» PROBLEM DESCRIPTION
Render the lines as a JSON list of strings, one string per line with blank lines left out. Start at the first line and go on through the line containing "genus: Alnus", including both ends.

# START OF DATA LISTING

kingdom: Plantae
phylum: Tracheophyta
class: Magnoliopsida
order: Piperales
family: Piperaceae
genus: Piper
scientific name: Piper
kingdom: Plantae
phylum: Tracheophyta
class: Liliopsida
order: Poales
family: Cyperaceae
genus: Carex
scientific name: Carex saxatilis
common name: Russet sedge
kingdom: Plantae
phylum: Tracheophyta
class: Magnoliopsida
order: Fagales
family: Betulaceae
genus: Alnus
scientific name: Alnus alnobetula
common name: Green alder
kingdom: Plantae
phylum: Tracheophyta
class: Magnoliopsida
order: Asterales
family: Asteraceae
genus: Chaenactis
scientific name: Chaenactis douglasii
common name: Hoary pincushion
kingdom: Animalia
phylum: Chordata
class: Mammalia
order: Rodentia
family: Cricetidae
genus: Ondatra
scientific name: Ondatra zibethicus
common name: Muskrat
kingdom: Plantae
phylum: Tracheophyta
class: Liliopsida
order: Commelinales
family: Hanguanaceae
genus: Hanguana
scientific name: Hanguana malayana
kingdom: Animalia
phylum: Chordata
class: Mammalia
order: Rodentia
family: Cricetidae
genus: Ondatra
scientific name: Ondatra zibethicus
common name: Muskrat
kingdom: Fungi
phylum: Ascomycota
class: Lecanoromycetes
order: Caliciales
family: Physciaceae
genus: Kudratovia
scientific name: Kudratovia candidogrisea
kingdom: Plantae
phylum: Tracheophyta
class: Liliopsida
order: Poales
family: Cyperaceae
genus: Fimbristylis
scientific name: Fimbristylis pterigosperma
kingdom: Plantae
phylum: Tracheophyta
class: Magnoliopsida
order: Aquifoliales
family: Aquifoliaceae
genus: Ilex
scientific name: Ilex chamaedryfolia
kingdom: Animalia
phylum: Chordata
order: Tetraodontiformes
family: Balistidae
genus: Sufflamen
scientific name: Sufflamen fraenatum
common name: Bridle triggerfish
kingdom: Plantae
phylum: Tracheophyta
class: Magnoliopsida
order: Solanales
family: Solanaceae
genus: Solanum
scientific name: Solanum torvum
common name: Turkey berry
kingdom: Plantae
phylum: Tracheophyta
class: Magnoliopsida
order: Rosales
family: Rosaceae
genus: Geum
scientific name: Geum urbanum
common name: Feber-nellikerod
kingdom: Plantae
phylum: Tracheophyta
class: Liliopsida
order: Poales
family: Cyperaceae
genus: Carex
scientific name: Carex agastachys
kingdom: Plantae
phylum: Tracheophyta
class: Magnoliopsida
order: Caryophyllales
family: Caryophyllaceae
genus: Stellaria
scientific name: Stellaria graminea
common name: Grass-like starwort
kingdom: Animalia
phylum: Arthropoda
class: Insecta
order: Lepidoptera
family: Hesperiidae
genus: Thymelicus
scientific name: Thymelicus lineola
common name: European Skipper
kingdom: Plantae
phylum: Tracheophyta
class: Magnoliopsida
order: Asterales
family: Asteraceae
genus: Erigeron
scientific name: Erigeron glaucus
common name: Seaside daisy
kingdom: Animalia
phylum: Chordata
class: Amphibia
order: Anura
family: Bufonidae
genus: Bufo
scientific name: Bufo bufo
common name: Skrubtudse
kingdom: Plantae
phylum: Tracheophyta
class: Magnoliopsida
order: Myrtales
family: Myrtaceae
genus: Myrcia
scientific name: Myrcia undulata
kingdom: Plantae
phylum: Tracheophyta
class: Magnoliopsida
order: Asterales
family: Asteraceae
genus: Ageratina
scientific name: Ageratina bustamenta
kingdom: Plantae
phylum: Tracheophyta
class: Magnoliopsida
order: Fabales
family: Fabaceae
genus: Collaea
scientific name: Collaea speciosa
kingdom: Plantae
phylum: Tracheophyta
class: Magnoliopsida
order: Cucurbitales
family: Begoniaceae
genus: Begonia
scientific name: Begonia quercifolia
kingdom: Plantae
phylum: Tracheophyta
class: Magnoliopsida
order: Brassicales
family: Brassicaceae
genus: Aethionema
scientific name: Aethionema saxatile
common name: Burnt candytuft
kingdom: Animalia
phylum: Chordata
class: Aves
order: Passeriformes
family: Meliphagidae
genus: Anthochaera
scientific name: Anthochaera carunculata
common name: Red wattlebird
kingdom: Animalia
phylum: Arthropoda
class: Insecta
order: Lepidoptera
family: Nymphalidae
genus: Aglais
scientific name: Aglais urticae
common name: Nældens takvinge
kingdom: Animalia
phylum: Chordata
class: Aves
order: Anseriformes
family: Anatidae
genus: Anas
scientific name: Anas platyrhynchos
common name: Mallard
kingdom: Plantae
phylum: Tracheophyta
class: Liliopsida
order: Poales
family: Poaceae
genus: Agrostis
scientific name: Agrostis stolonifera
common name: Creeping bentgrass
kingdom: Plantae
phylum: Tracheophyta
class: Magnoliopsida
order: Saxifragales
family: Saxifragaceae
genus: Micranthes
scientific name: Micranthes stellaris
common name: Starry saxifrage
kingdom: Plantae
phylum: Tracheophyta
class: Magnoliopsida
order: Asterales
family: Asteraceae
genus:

# END OF DATA LISTING

» OUTPUT
[
  "kingdom: Plantae",
  "phylum: Tracheophyta",
  "class: Magnoliopsida",
  "order: Piperales",
  "family: Piperaceae",
  "genus: Piper",
  "scientific name: Piper",
  "kingdom: Plantae",
  "phylum: Tracheophyta",
  "class: Liliopsida",
  "order: Poales",
  "family: Cyperaceae",
  "genus: Carex",
  "scientific name: Carex saxatilis",
  "common name: Russet sedge",
  "kingdom: Plantae",
  "phylum: Tracheophyta",
  "class: Magnoliopsida",
  "order: Fagales",
  "family: Betulaceae",
  "genus: Alnus"
]